A century after Albert Einstein published his theory of general relativity, researchers have finally hunted down direct evidence for its last prediction - gravitational waves.
These waves are distortions in the very fabric of the universe, produced by cataclysmic events when incredibly massive objects collide, releasing massive bursts of energy. Examples of such events are mergers of spiralling neutron stars or black holes.
Today a large international team at LIGO (Advanced Laser Interferometer Gravitational-Wave Observatory) announced they have detected an unambiguous signal of gravitational waves for the first time.
The waves detected were produced by the merging of two massive black holes 1.3 billion years ago, when here on Earth all we had were primitive multicellular life forms.
The two black holes are estimated to have been about 29 and 36 times the mass of our Sun - as they spiralled and crashed into each other, about three times the mass of the Sun was converted into gravitational waves in a mere fraction of a second.
The signal detected from this monumental event was detected on 14 September last year, and the information about it was carried within these gravitational waves. This type of direct knowledge about black holes is unprecedented in physics.
“It's a new sense we can use to explore the universe around us,” says astronomer Dr Alan Duffy from Swinbourne University in Melbourne. “It’s a capacity humanity now has for the first time in our history.”
“It would have been wonderful to watch Einstein’s face had we been able to tell him,” says Rainer Weiss, emeritus professor of physics at MIT.
A feat of engineering
Physicists have been searching for direct evidence of gravitational waves for several decades. When Einstein himself realised his theory predicted these waves, he thought they would be too weak to detect.
In 1974 scientists did find indirect evidence of gravitational waves, provided by a pulsar which was losing energy at the exact rate predicted by general relativity - in 1993 this discovery earned a Nobel Prize in Physics.
The search for direct gravitational wave signals or 'chirps' has since been spearheaded by the ambitious LIGO project built specificially for this purpose.

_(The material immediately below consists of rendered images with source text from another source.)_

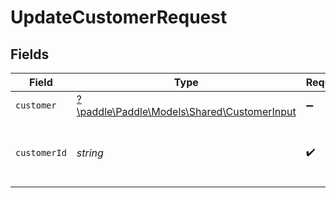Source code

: # UpdateCustomerRequest


## Fields

| Field                                                                               | Type                                                                                | Required                                                                            | Description                                                                         | Example                                                                             |
| ----------------------------------------------------------------------------------- | ----------------------------------------------------------------------------------- | ----------------------------------------------------------------------------------- | ----------------------------------------------------------------------------------- | ----------------------------------------------------------------------------------- |
| `customer`                                                                          | [?\paddle\Paddle\Models\Shared\CustomerInput](../../Models/Shared/CustomerInput.md) | :heavy_minus_sign:                                                                  | N/A                                                                                 |                                                                                     |
| `customerId`                                                                        | *string*                                                                            | :heavy_check_mark:                                                                  | Paddle ID of the customer entity to work with.                                      | ctm_01gw1xk43eqy2rrf0cs93zvm6t                                                      |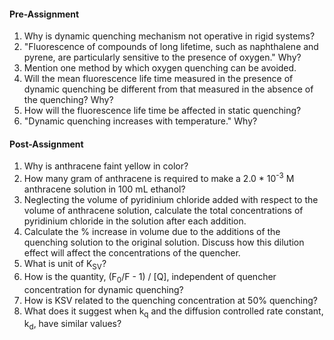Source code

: #### Pre-Assignment

1. Why is dynamic quenching mechanism not operative in rigid systems?  
2. "Fluorescence of compounds of long lifetime, such as naphthalene and pyrene, are particularly sensitive to the presence of oxygen." Why?  
3. Mention one method by which oxygen quenching can be avoided.  
4. Will the mean fluorescence life time measured in the presence of dynamic quenching be different from that measured in the absence of the quenching? Why?  
5. How will the fluorescence life time be affected in static quenching?  
6. "Dynamic quenching increases with temperature." Why?  

#### Post-Assignment

1. Why is anthracene faint yellow in color?  
2. How many gram of anthracene is required to make a 2.0 * 10<sup>-3</sup> M anthracene solution in 100 mL ethanol?  
3. Neglecting the volume of pyridinium chloride added with respect to the volume of anthracene solution, calculate the total concentrations of pyridinium chloride in the solution after each addition.  
4. Calculate the % increase in volume due to the additions of the quenching solution to the original solution. Discuss how this dilution effect will affect the concentrations of the quencher.  
5. What is unit of K<sub>SV</sub>?  
6. How is the quantity, (F<sub>0</sub>/F - 1) / [Q], independent of quencher concentration for dynamic quenching?  
7. How is KSV related to the quenching concentration at 50% quenching?  
8. What does it suggest when k<sub>q</sub> and the diffusion controlled rate constant, k<sub>d</sub>, have similar values?  
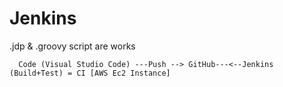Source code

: # Jenkins

.jdp & .groovy script are works

      Code (Visual Studio Code) ---Push --> GitHub---<--Jenkins (Build+Test) = CI [AWS Ec2 Instance]
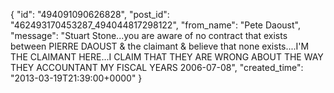  {
   "id": "494091090626828",
   "post_id": "462493170453287_494044817298122",
   "from_name": "Pete Daoust",
   "message": "Stuart Stone...you are aware of no contract that exists between PIERRE DAOUST & the claimant & believe that none exists....I'M THE CLAIMANT HERE...I CLAIM THAT THEY ARE WRONG ABOUT THE WAY THEY ACCOUNTANT MY FISCAL YEARS 2006-07-08",
   "created_time": "2013-03-19T21:39:00+0000"
 }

It is a pair of two detectors located in Livingston, Louisiana, and Hanford, Washington, in the United States. A real triumph of scientific engineering, these instruments are calibrated to detect space-time perturbations significantly smaller than the width of an atom.
LIGO research is carried out by more than 1000 scientists from the United States and 14 other countries, including a strong contribution from Australian researchers.

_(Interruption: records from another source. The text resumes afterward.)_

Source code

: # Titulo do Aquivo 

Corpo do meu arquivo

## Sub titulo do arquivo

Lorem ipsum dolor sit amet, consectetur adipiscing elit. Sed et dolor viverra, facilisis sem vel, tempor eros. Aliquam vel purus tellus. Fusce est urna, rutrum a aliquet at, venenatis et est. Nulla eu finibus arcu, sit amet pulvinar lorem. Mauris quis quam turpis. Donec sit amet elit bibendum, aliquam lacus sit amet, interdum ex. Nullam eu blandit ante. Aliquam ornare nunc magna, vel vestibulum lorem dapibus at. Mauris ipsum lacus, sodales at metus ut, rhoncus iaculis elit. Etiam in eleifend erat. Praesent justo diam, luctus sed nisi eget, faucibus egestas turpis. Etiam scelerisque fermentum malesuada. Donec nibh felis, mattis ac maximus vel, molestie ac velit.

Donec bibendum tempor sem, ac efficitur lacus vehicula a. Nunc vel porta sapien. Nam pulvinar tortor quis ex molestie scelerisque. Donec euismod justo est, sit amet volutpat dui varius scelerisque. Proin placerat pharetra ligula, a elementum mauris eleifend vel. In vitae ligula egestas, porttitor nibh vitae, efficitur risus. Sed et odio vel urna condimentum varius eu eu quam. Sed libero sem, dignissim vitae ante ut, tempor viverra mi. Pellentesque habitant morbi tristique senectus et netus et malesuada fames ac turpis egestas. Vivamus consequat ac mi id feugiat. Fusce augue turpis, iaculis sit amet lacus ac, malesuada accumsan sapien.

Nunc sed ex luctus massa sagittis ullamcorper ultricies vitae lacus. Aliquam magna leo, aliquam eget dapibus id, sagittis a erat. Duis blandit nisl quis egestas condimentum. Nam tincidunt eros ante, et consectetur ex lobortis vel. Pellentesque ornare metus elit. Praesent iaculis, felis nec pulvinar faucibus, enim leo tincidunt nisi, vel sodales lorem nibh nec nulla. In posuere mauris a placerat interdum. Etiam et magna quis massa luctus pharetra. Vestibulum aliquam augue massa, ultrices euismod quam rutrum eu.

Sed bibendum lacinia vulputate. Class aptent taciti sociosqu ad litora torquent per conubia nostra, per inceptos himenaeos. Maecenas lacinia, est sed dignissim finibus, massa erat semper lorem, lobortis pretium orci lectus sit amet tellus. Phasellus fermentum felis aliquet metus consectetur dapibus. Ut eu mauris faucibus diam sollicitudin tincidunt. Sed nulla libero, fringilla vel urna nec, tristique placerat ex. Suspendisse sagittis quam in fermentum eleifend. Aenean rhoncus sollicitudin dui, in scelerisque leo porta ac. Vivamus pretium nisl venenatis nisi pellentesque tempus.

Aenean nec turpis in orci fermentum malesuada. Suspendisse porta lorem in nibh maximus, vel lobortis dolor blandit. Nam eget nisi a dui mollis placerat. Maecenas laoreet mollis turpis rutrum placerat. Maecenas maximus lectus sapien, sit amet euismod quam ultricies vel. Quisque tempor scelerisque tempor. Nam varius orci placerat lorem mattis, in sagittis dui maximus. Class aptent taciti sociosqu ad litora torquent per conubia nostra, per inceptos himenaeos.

Launching a new field of astronomy
The success of the LIGO experiment will have serious implications in the field of astrophysics, and scientists are elated to have opened a “new window” on the universe. This historical achievement is the start of a new branch of astronomy.
“With this discovery, we humans are embarking on a marvelous new quest: the quest to explore the warped side of the universe - objects and phenomena that are made from warped spacetime," says physicist Kip Thorne, one of the original proponents of LIGO. "Colliding black holes and gravitational waves are our first beautiful examples.”
“What is groundbreaking and almost impossible to imagine in one decade can rapidly become routine by the next, and that's just the natural progress in science,” says Alan Duffy.
Gravitational wave astronomy will let us look further back in time, and gain information about inconceivably distant objects that we couldn’t obtain by the current means we have for observing the night sky and beyond.
"There are undoubtedly going to be exciting things that we learn about black holes, ultimately trying to conceive what happens at the very limit of our understanding - but the true ramifications will take decades, just like all other Einstein's predictions," says Duffy.
The first of the papers describing these results was published today in Physical Review Letters.